### Data:
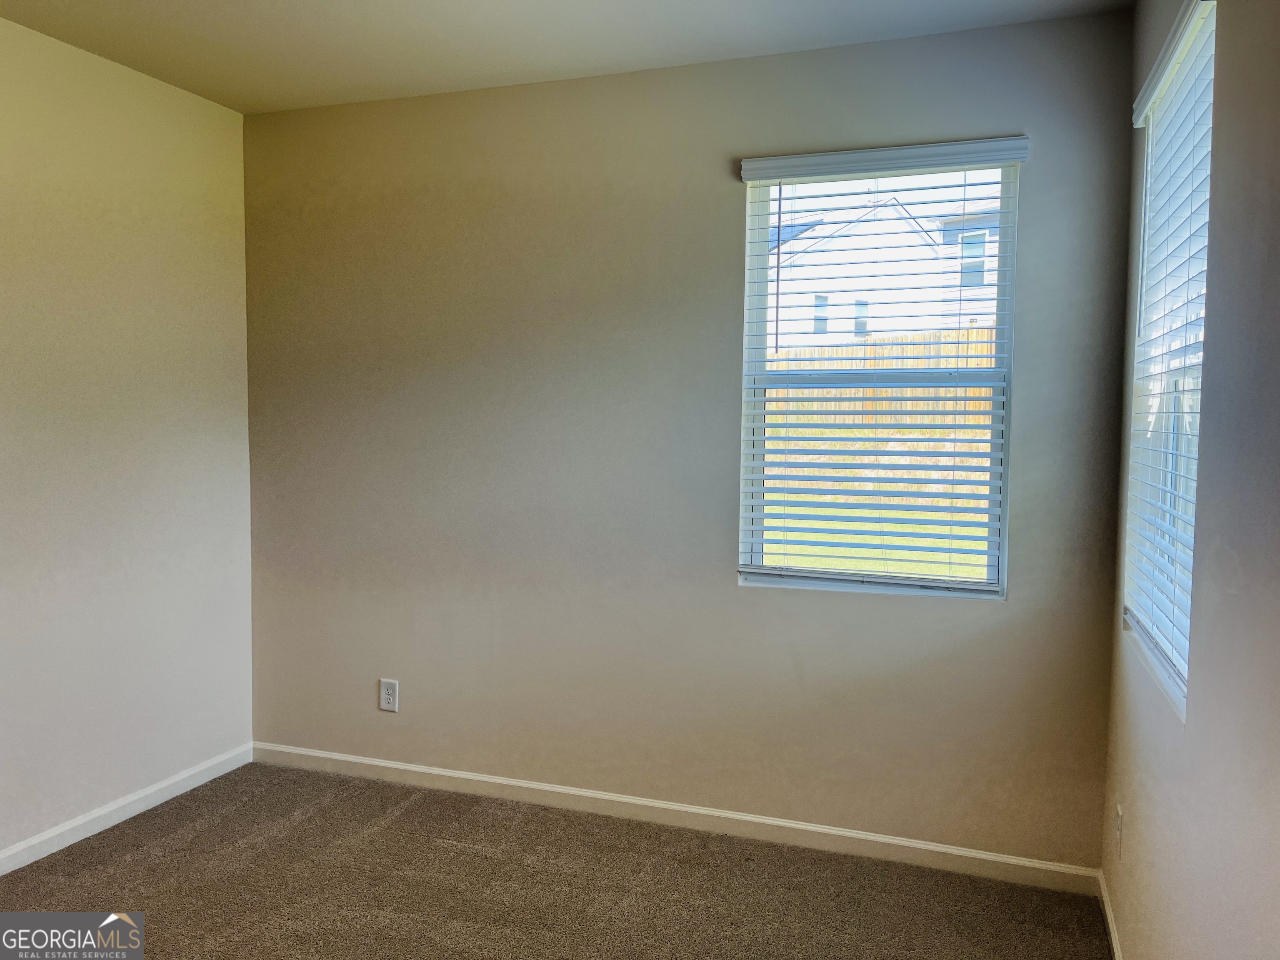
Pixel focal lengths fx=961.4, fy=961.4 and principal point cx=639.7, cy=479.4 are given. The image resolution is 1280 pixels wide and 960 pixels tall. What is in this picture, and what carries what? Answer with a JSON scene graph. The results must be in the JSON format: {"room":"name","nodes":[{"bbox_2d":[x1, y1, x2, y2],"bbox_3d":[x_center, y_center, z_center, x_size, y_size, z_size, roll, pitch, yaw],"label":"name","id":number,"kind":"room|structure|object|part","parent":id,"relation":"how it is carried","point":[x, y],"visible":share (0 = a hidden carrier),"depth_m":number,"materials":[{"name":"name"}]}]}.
{"room":"bedroom","nodes":[
{"label":"bedroom","id":0,"kind":"room"},
{"bbox_2d":[0,15,255,864],"bbox_3d":[-2.428,-0.044,2.158,0.167,2.744,4.239,2,4,20],"label":"left wall","id":1,"kind":"structure","parent":0,"point":[173,101],"depth_m":3.45,"materials":[{"name":"paint"}]},
{"bbox_2d":[0,742,254,875],"bbox_3d":[-2.344,1.280,2.259,0.014,0.083,3.973,2,4,20],"label":"baseboard","id":2,"kind":"structure","parent":1,"relation":"attached to","point":[1,856],"depth_m":3.49,"materials":[{"name":"white paint"}]},
{"bbox_2d":[0,759,1108,959],"bbox_3d":[-0.745,1.431,1.664,3.821,0.112,4.488,2,4,20],"label":"carpet floor","id":3,"kind":"structure","parent":0,"point":[403,816],"depth_m":3.03,"materials":[{"name":"carpet"}]},
{"bbox_2d":[0,0,1134,114],"bbox_3d":[-0.680,-1.409,1.512,3.615,0.123,4.404,2,4,20],"label":"ceiling","id":4,"kind":"structure","parent":0,"point":[226,22],"depth_m":3.12,"materials":[{"name":"white paint"}]},
{"bbox_2d":[242,8,1134,867],"bbox_3d":[-0.080,-0.109,3.602,3.411,2.741,0.164,2,4,20],"label":"back wall","id":5,"kind":"structure","parent":0,"point":[735,598],"depth_m":3.49,"materials":[{"name":"paint"}]},
{"bbox_2d":[378,678,399,711],"bbox_3d":[-1.029,0.881,3.934,0.080,0.128,0.009,2,4,20],"label":"wall socket","id":6,"kind":"object","parent":5,"relation":"attached to","point":[385,706],"visible":0.99,"depth_m":3.93,"materials":[{"name":"white plastic"}]},
{"bbox_2d":[252,741,1099,892],"bbox_3d":[-0.124,1.224,3.616,3.369,0.085,0.014,2,4,20],"label":"baseboard","id":7,"kind":"structure","parent":5,"relation":"attached to","point":[351,759],"depth_m":3.47,"materials":[{"name":"white paint"}]},
{"bbox_2d":[735,150,1019,601],"bbox_3d":[0.811,-0.346,3.334,0.892,1.488,0.095,2,4,20],"label":"window","id":8,"kind":"structure","parent":5,"relation":"in","point":[913,582],"depth_m":3.33,"materials":[{"name":"white plastic"}]},
{"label":"sash","id":9,"kind":"part","parent":8,"relation":"part of","materials":[{"name":"white plastic"}]},
{"bbox_2d":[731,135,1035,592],"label":"window blind","id":10,"kind":"object","parent":5,"relation":"attached to","point":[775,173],"visible":0.94,"depth_m":3.30,"materials":[{"name":"white wood"}]},
{"bbox_2d":[1100,0,1279,959],"bbox_3d":[0.862,0.064,1.047,0.169,2.728,4.099,2,4,20],"label":"right wall","id":11,"kind":"structure","parent":0,"point":[1204,514],"depth_m":1.65,"materials":[{"name":"paint"}]},
{"bbox_2d":[1096,871,1123,959],"bbox_3d":[0.846,1.377,1.349,0.015,0.081,3.698,2,4,20],"label":"right baseboard","id":12,"kind":"structure","parent":11,"relation":"attached to","point":[1106,904],"depth_m":2.79,"materials":[{"name":"white paint"}]},
{"bbox_2d":[1114,803,1124,858],"bbox_3d":[1.351,0.993,2.714,0.009,0.125,0.077,2,4,20],"label":"wall socket","id":13,"kind":"object","parent":11,"relation":"attached to","point":[1119,816],"visible":0.97,"depth_m":2.69,"materials":[{"name":"white plastic"}]},
{"bbox_2d":[1125,0,1215,719],"bbox_3d":[1.330,-0.268,2.310,0.102,1.513,0.928,2,4,20],"label":"window","id":14,"kind":"structure","parent":11,"relation":"in","point":[1178,678],"depth_m":2.43,"materials":[{"name":"white plastic"}]},
{"bbox_2d":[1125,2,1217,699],"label":"window blind","id":15,"kind":"object","parent":11,"relation":"attached to","point":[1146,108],"visible":0.71,"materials":[{"name":"white plastic"}]},
{"label":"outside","id":16,"kind":"structure","parent":0,"visible":0},
{"bbox_2d":[770,193,957,347],"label":"house","id":17,"kind":"structure","parent":16,"point":[910,235],"materials":[{"name":"white"}]},
{"bbox_2d":[763,498,990,580],"label":"lawn","id":18,"kind":"structure","parent":16,"point":[804,563],"depth_m":8.79,"materials":[{"name":"green plant"}]},
{"bbox_2d":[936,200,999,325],"label":"neighboring house","id":19,"kind":"structure","parent":16,"point":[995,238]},
{"label":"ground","id":20,"kind":"structure","parent":16,"visible":0},
{"bbox_2d":[766,327,999,425],"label":"wooden fence","id":21,"kind":"object","parent":20,"relation":"on","point":[894,361],"visible":0.29,"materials":[{"name":"brown wood"}]}
]}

### What to produce:
Copy the records exactly. Skip the images.

### Answer box:
Pixel focal lengths fx=961.4, fy=961.4 and principal point cx=639.7, cy=479.4 are given. The image resolution is 1280 pixels wide and 960 pixels tall. What is in this picture, and what carries what? Answer with a JSON scene graph. The results must be in the JSON format: {"room":"name","nodes":[{"bbox_2d":[x1, y1, x2, y2],"bbox_3d":[x_center, y_center, z_center, x_size, y_size, z_size, roll, pitch, yaw],"label":"name","id":number,"kind":"room|structure|object|part","parent":id,"relation":"how it is carried","point":[x, y],"visible":share (0 = a hidden carrier),"depth_m":number,"materials":[{"name":"name"}]}]}.
{"room":"bedroom","nodes":[
{"label":"bedroom","id":0,"kind":"room"},
{"bbox_2d":[0,15,255,864],"bbox_3d":[-2.428,-0.044,2.158,0.167,2.744,4.239,2,4,20],"label":"left wall","id":1,"kind":"structure","parent":0,"point":[173,101],"depth_m":3.45,"materials":[{"name":"paint"}]},
{"bbox_2d":[0,742,254,875],"bbox_3d":[-2.344,1.280,2.259,0.014,0.083,3.973,2,4,20],"label":"baseboard","id":2,"kind":"structure","parent":1,"relation":"attached to","point":[1,856],"depth_m":3.49,"materials":[{"name":"white paint"}]},
{"bbox_2d":[0,759,1108,959],"bbox_3d":[-0.745,1.431,1.664,3.821,0.112,4.488,2,4,20],"label":"carpet floor","id":3,"kind":"structure","parent":0,"point":[403,816],"depth_m":3.03,"materials":[{"name":"carpet"}]},
{"bbox_2d":[0,0,1134,114],"bbox_3d":[-0.680,-1.409,1.512,3.615,0.123,4.404,2,4,20],"label":"ceiling","id":4,"kind":"structure","parent":0,"point":[226,22],"depth_m":3.12,"materials":[{"name":"white paint"}]},
{"bbox_2d":[242,8,1134,867],"bbox_3d":[-0.080,-0.109,3.602,3.411,2.741,0.164,2,4,20],"label":"back wall","id":5,"kind":"structure","parent":0,"point":[735,598],"depth_m":3.49,"materials":[{"name":"paint"}]},
{"bbox_2d":[378,678,399,711],"bbox_3d":[-1.029,0.881,3.934,0.080,0.128,0.009,2,4,20],"label":"wall socket","id":6,"kind":"object","parent":5,"relation":"attached to","point":[385,706],"visible":0.99,"depth_m":3.93,"materials":[{"name":"white plastic"}]},
{"bbox_2d":[252,741,1099,892],"bbox_3d":[-0.124,1.224,3.616,3.369,0.085,0.014,2,4,20],"label":"baseboard","id":7,"kind":"structure","parent":5,"relation":"attached to","point":[351,759],"depth_m":3.47,"materials":[{"name":"white paint"}]},
{"bbox_2d":[735,150,1019,601],"bbox_3d":[0.811,-0.346,3.334,0.892,1.488,0.095,2,4,20],"label":"window","id":8,"kind":"structure","parent":5,"relation":"in","point":[913,582],"depth_m":3.33,"materials":[{"name":"white plastic"}]},
{"label":"sash","id":9,"kind":"part","parent":8,"relation":"part of","materials":[{"name":"white plastic"}]},
{"bbox_2d":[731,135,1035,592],"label":"window blind","id":10,"kind":"object","parent":5,"relation":"attached to","point":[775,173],"visible":0.94,"depth_m":3.30,"materials":[{"name":"white wood"}]},
{"bbox_2d":[1100,0,1279,959],"bbox_3d":[0.862,0.064,1.047,0.169,2.728,4.099,2,4,20],"label":"right wall","id":11,"kind":"structure","parent":0,"point":[1204,514],"depth_m":1.65,"materials":[{"name":"paint"}]},
{"bbox_2d":[1096,871,1123,959],"bbox_3d":[0.846,1.377,1.349,0.015,0.081,3.698,2,4,20],"label":"right baseboard","id":12,"kind":"structure","parent":11,"relation":"attached to","point":[1106,904],"depth_m":2.79,"materials":[{"name":"white paint"}]},
{"bbox_2d":[1114,803,1124,858],"bbox_3d":[1.351,0.993,2.714,0.009,0.125,0.077,2,4,20],"label":"wall socket","id":13,"kind":"object","parent":11,"relation":"attached to","point":[1119,816],"visible":0.97,"depth_m":2.69,"materials":[{"name":"white plastic"}]},
{"bbox_2d":[1125,0,1215,719],"bbox_3d":[1.330,-0.268,2.310,0.102,1.513,0.928,2,4,20],"label":"window","id":14,"kind":"structure","parent":11,"relation":"in","point":[1178,678],"depth_m":2.43,"materials":[{"name":"white plastic"}]},
{"bbox_2d":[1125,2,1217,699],"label":"window blind","id":15,"kind":"object","parent":11,"relation":"attached to","point":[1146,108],"visible":0.71,"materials":[{"name":"white plastic"}]},
{"label":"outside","id":16,"kind":"structure","parent":0,"visible":0},
{"bbox_2d":[770,193,957,347],"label":"house","id":17,"kind":"structure","parent":16,"point":[910,235],"materials":[{"name":"white"}]},
{"bbox_2d":[763,498,990,580],"label":"lawn","id":18,"kind":"structure","parent":16,"point":[804,563],"depth_m":8.79,"materials":[{"name":"green plant"}]},
{"bbox_2d":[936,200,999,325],"label":"neighboring house","id":19,"kind":"structure","parent":16,"point":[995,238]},
{"label":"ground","id":20,"kind":"structure","parent":16,"visible":0},
{"bbox_2d":[766,327,999,425],"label":"wooden fence","id":21,"kind":"object","parent":20,"relation":"on","point":[894,361],"visible":0.29,"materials":[{"name":"brown wood"}]}
]}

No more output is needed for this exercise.